■ TEXTE SOURCE ■
Ils exaucent le rêve de Rosalie
par C’est Nabum
jeudi 4 juillet 2024
La consécration d'un projet.
Ils vivent dans un des plus beaux villages ligériens, un bel écrin de verdure et d'eau, entre Loire et canal, un espace encore préservé de la folie immobilière qui agite cette métropole qui court après un espoir de grandeur. Eux, coulent des jours heureux dans ce qui fut un village marinier et entendent partager cette histoire avec les touristes et les curieux.
Ils sont fiers d'une épopée qui a été merveilleusement narrée par Annick Sénotier, une écrivaine qui a su restituer l'ambiance qui régnait dans son village lors de l'aventure de la marine de Loire et du canal. Ses livres ont titillé leurs imaginaires, les ont poussés à se revêtir de la tenue des mariniers d'antan avec des rêves plein les yeux.
Ils se sont construits des fûtreaux, il y a quelques années de cela qui n'ont eu de cesse de naviguer en cet endroit où la Loire effectue son grand virage vers l'Océan. Il n'est plus beau bassin de navigation que cet endroit qui laisse entrevoir au loin les tours de la cathédrale d'Orléans tandis que les ruines du château de l'Île sont là pour rappeler opportunément le péril que fera toujours peser la rivière sur ses riverains.

■ OBJECTIF ■
Recopiez intégralement le texte sur le rêve de Rosalie, sans rien y changer. Les entrées n'interviennent pas dans ce travail.

■ DONNÉES FOURNIES ■
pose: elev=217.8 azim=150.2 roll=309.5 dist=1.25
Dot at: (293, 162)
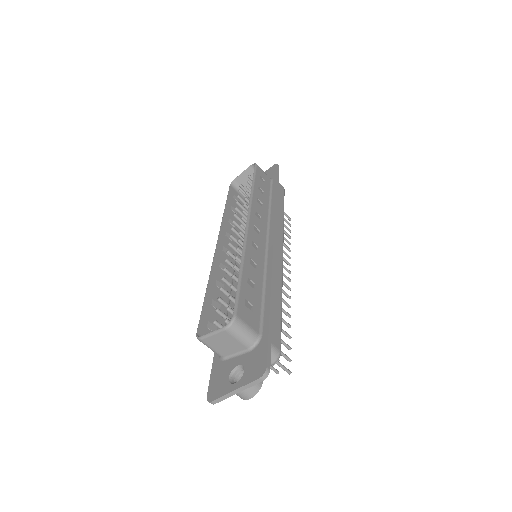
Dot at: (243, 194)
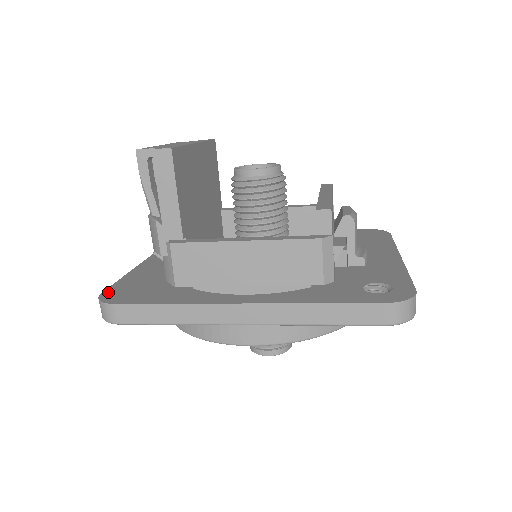
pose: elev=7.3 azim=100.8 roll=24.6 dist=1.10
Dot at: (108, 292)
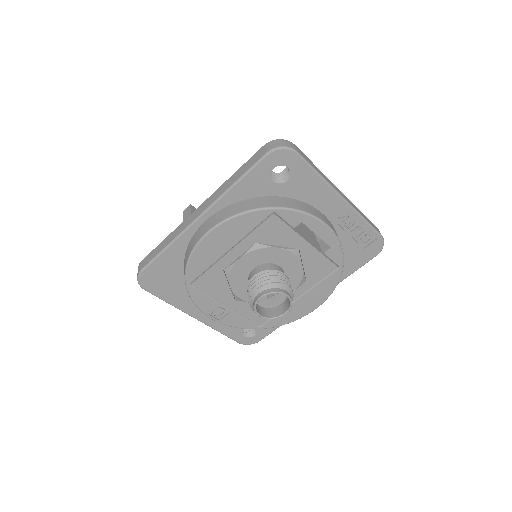
Dot at: occluded
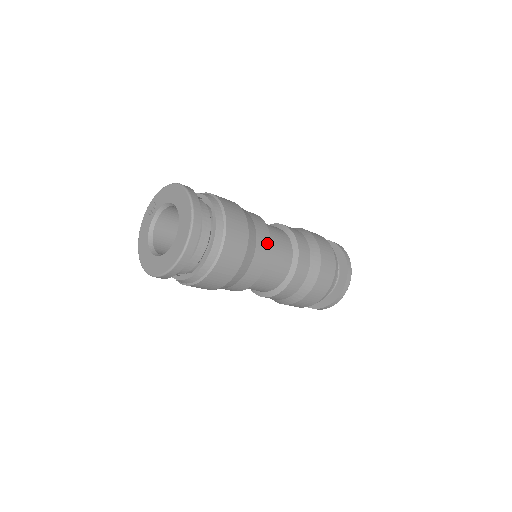
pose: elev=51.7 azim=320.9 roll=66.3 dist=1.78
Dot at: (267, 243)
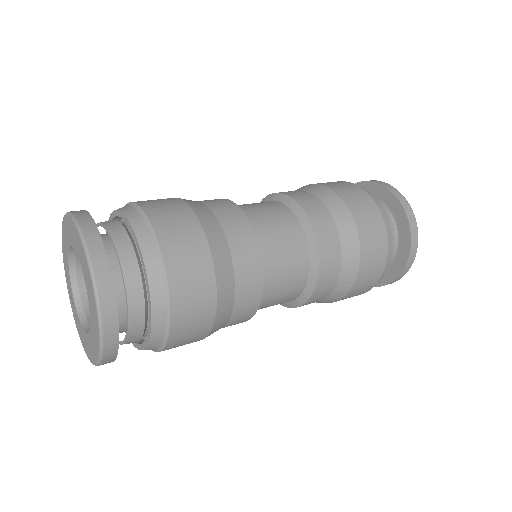
Dot at: (223, 201)
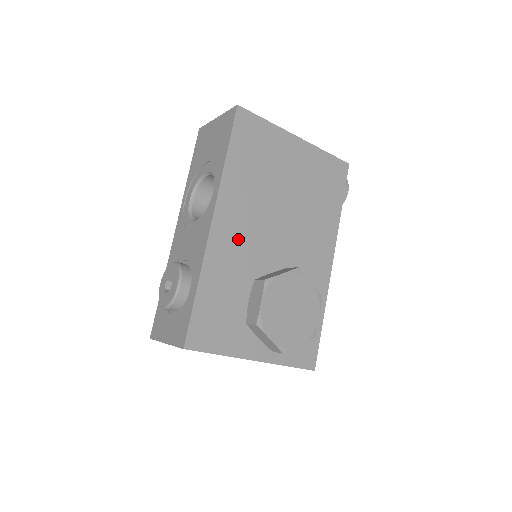
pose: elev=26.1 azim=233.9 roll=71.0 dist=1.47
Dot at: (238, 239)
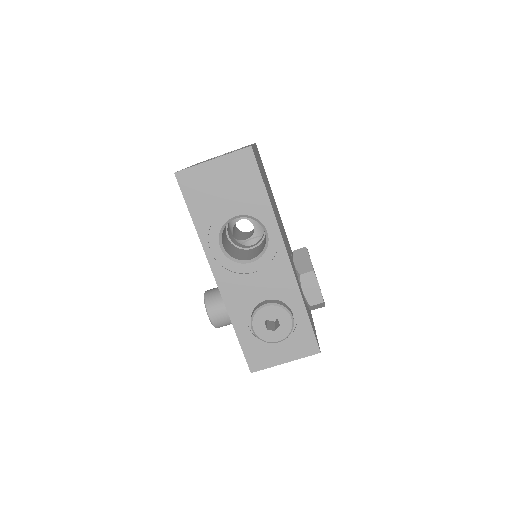
Dot at: (289, 255)
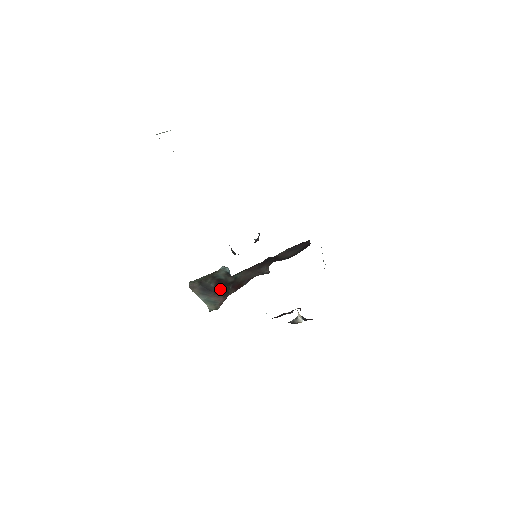
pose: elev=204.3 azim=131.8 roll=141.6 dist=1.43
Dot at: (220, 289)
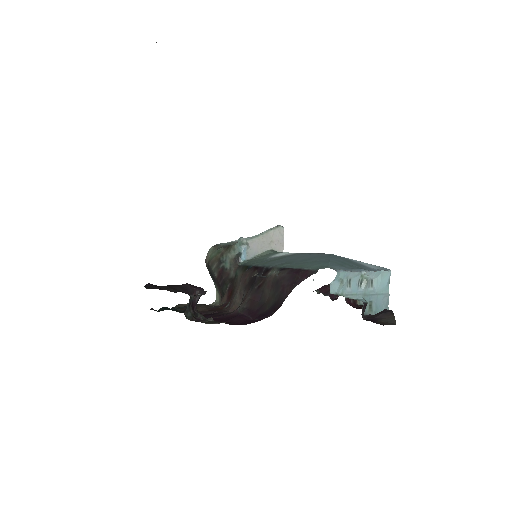
Dot at: (220, 285)
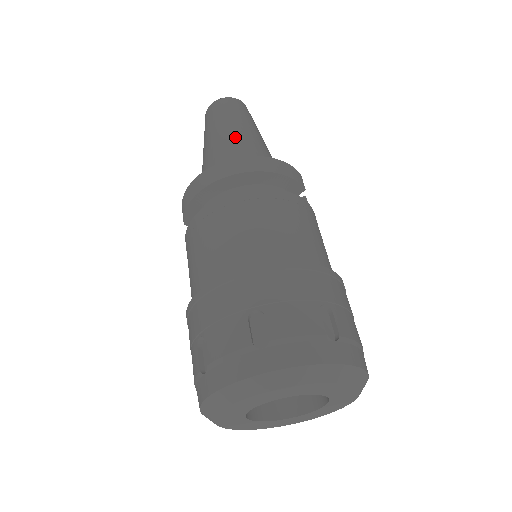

■ RÉPONSE CORRECTE ■
Ils exaucent le rêve de Rosalie
par C’est Nabum
jeudi 4 juillet 2024
La consécration d'un projet.
Ils vivent dans un des plus beaux villages ligériens, un bel écrin de verdure et d'eau, entre Loire et canal, un espace encore préservé de la folie immobilière qui agite cette métropole qui court après un espoir de grandeur. Eux, coulent des jours heureux dans ce qui fut un village marinier et entendent partager cette histoire avec les touristes et les curieux.
Ils sont fiers d'une épopée qui a été merveilleusement narrée par Annick Sénotier, une écrivaine qui a su restituer l'ambiance qui régnait dans son village lors de l'aventure de la marine de Loire et du canal. Ses livres ont titillé leurs imaginaires, les ont poussés à se revêtir de la tenue des mariniers d'antan avec des rêves plein les yeux.
Ils se sont construits des fûtreaux, il y a quelques années de cela qui n'ont eu de cesse de naviguer en cet endroit où la Loire effectue son grand virage vers l'Océan. Il n'est plus beau bassin de navigation que cet endroit qui laisse entrevoir au loin les tours de la cathédrale d'Orléans tandis que les ruines du château de l'Île sont là pour rappeler opportunément le péril que fera toujours peser la rivière sur ses riverains.